10. The learned senior counsel would cite paragraphs 53 and 54 of the judgment of the Honourable Apex Court in Nandini Satpathy's case reported in AIR 1978 SC 1025 and the relevant passages have already been extracted in paragraph No.5 supra.

11. On the other hand, the learned Public Prosecutor, High Court, Madras would cite paragraph No.33 of the same judgment wherein the Full Bench of the Honourable Supreme Court citing the extract from the old Privy Council's judgment reported in AIR 1939 PC 47 and quoting from the language of Tindal, C.J. pertaining to the rule of construction of Acts of Parliament , would ultimately quote the ruling which has been extracted in para.7 supra.

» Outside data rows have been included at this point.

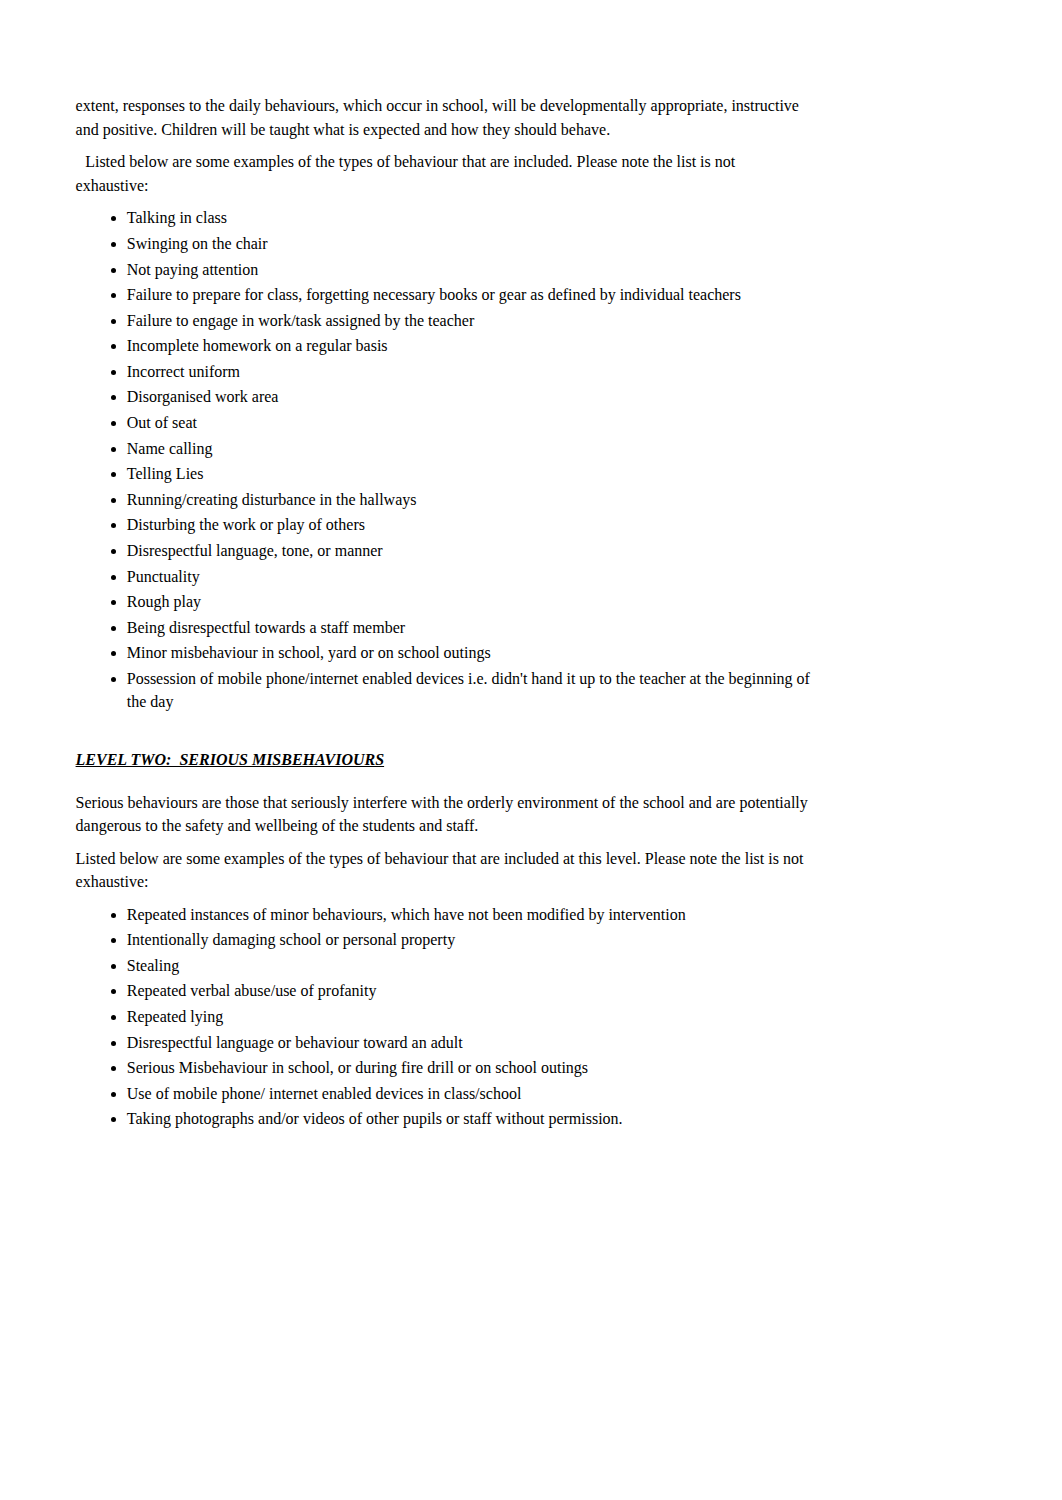extent, responses to the daily behaviours, which occur in school, will be developmentally appropriate, instructive and positive. Children will be taught what is expected and how they should behave.
Listed below are some examples of the types of behaviour that are included. Please note the list is not exhaustive:
Talking in class
Swinging on the chair
Not paying attention
Failure to prepare for class, forgetting necessary books or gear as defined by individual teachers
Failure to engage in work/task assigned by the teacher
Incomplete homework on a regular basis
Incorrect uniform
Disorganised work area
Out of seat
Name calling
Telling Lies
Running/creating disturbance in the hallways
Disturbing the work or play of others
Disrespectful language, tone, or manner
Punctuality
Rough play
Being disrespectful towards a staff member
Minor misbehaviour in school, yard or on school outings
Possession of mobile phone/internet enabled devices i.e. didn't hand it up to the teacher at the beginning of the day
LEVEL TWO: SERIOUS MISBEHAVIOURS
Serious behaviours are those that seriously interfere with the orderly environment of the school and are potentially dangerous to the safety and wellbeing of the students and staff.
Listed below are some examples of the types of behaviour that are included at this level. Please note the list is not exhaustive:
Repeated instances of minor behaviours, which have not been modified by intervention
Intentionally damaging school or personal property
Stealing
Repeated verbal abuse/use of profanity
Repeated lying
Disrespectful language or behaviour toward an adult
Serious Misbehaviour in school, or during fire drill or on school outings
Use of mobile phone/ internet enabled devices in class/school
Taking photographs and/or videos of other pupils or staff without permission.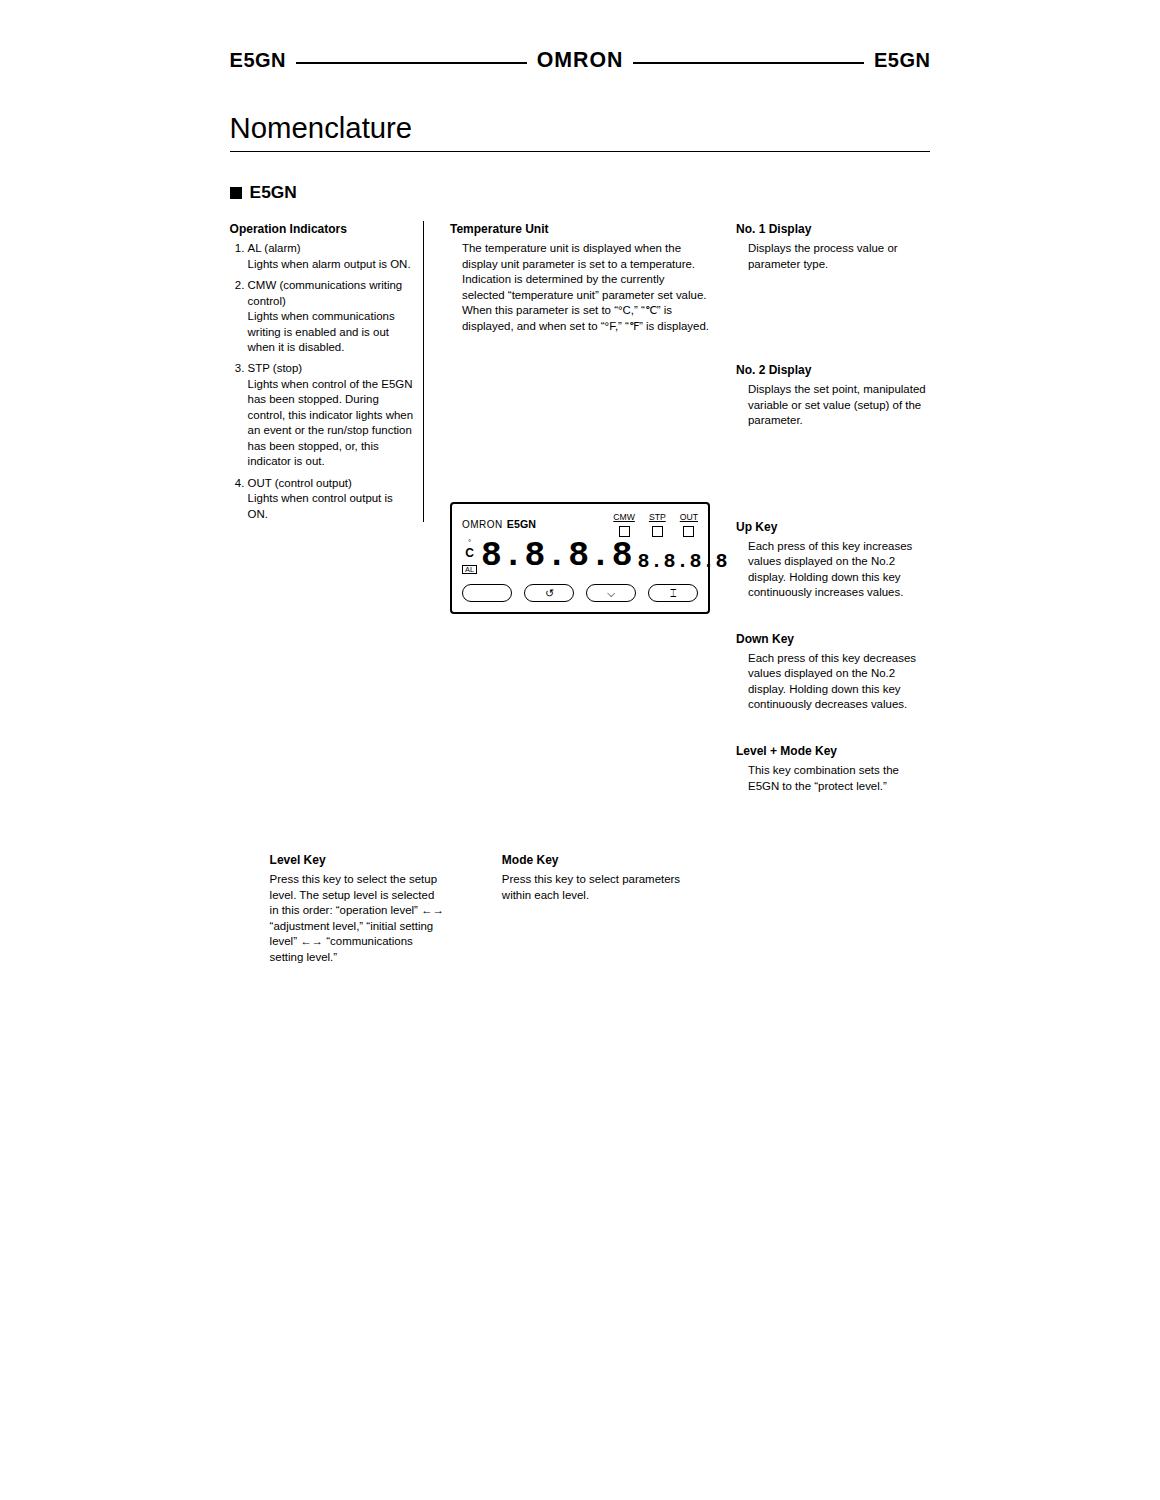E5GN OMRON E5GN
Nomenclature
E5GN
Operation Indicators
AL (alarm)
Lights when alarm output is ON.
CMW (communications writing control)
Lights when communications writing is enabled and is out when it is disabled.
STP (stop)
Lights when control of the E5GN has been stopped. During control, this indicator lights when an event or the run/stop function has been stopped, or, this indicator is out.
OUT (control output)
Lights when control output is ON.
Temperature Unit
The temperature unit is displayed when the display unit parameter is set to a temperature. Indication is determined by the currently selected “temperature unit” parameter set value. When this parameter is set to “°C,” “℃” is displayed, and when set to “°F,” “℉” is displayed.
OMRON E5GN
CMW
STP
OUT
° C AL
8.8.8.8
8.8.8.8
↺
⌵
⌶
No. 1 Display
Displays the process value or parameter type.
No. 2 Display
Displays the set point, manipulated variable or set value (setup) of the parameter.
Up Key
Each press of this key increases values displayed on the No.2 display. Holding down this key continuously increases values.
Down Key
Each press of this key decreases values displayed on the No.2 display. Holding down this key continuously decreases values.
Level + Mode Key
This key combination sets the E5GN to the “protect level.”
Level Key
Press this key to select the setup level. The setup level is selected in this order: “operation level” ←→ “adjustment level,” “initial setting level” ←→ “communications setting level.”
Mode Key
Press this key to select parameters within each level.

In these circumstances, a crucial decision has to be arrived at by this Court regarding the point for consideration `whether such a summons issued under Section 160(1) Cr.P.C. could be sent by the investigating authority to an accused to appear before him for interrogation?'

12. So far as the petitioners are concerned, they strongly contend that the term `any person' employed in Section 160(1) Cr.P.C. means only the witness as the marginal note of the said Section reveals stating `examination of witnesses by police', which has been answered in the negative by the Honourable Apex Court in the above quoted judgment reported in AIR 1978 SC 1025 stating that `marginal note clears the ambiguity, but does not control meaning' and further stating that ` the suppositions accused figures functionally as a witness and `to be a witness' from a functional angle, is to impart knowledge in respect of a relevant fact and that is precisely the purpose of questioning the accused under Section 161 Cr.P.C.' and have authoritatively declared that `the appellant squarely fell within the interrogational ring' and `to hold otherwise is to fold up investigative exercise since questioning suspect is desirable for detection of crime and even protection of the accused' ultimately ending up stating `we hold that Section 161 enables the police to examine the accused during investigation.'

13. In the latest judgment of the Honourable Apex Court reported in IV (2003) SLT 335, the Honourable Apex Court again has laid emphasis, clearing any doubt that may arise in the mind of anyone, cautioning against interference of the Court `with the investigation or during the course of investigation which would mean from the time of lodging of the First Information Report till the submission of the report under Section 173(2) Cr.P.C., this field being exclusively reserved for the Investigating Agency.' Therefore, there is no gainsaying that either the act of the respondent is against the law or against the spirit of Article 20(3) of the Constitution of India and hence even interpreting Section 160(1) Cr.P.C. in conformity with the above constitutional provision, the conclusion that could be arrived at is `any person' mentioned in Section 160(1) Cr.P.C. means and includes `any accused person' and they could be summoned to appear as witnesses since such a summons issued to an accused in a case under investigation by the Investigating Officer is not at all violative of the Article 20(3 ) of the Constitution of India and hence the following order:

In result,
(i)for all the above discussions held, the above criminal original petition does not merit acceptance but only becomes liable to be dismissed and is dismissed accordingly.
(ii)The order dated 1.8.2003 passed by the respondent under Section 1 60(1) Cr.P.C. is confirmed.

Consequently, Crl.M.P.No.7323 of 2003 is also dismissed.

Index: Yes Internet: Yes gr/Rao To

1.The Deputy Superintendent of Police, Vigilance & Anti-Corruption Wing, Trichy.

2.The Public Prosecutor, High Court, Madras.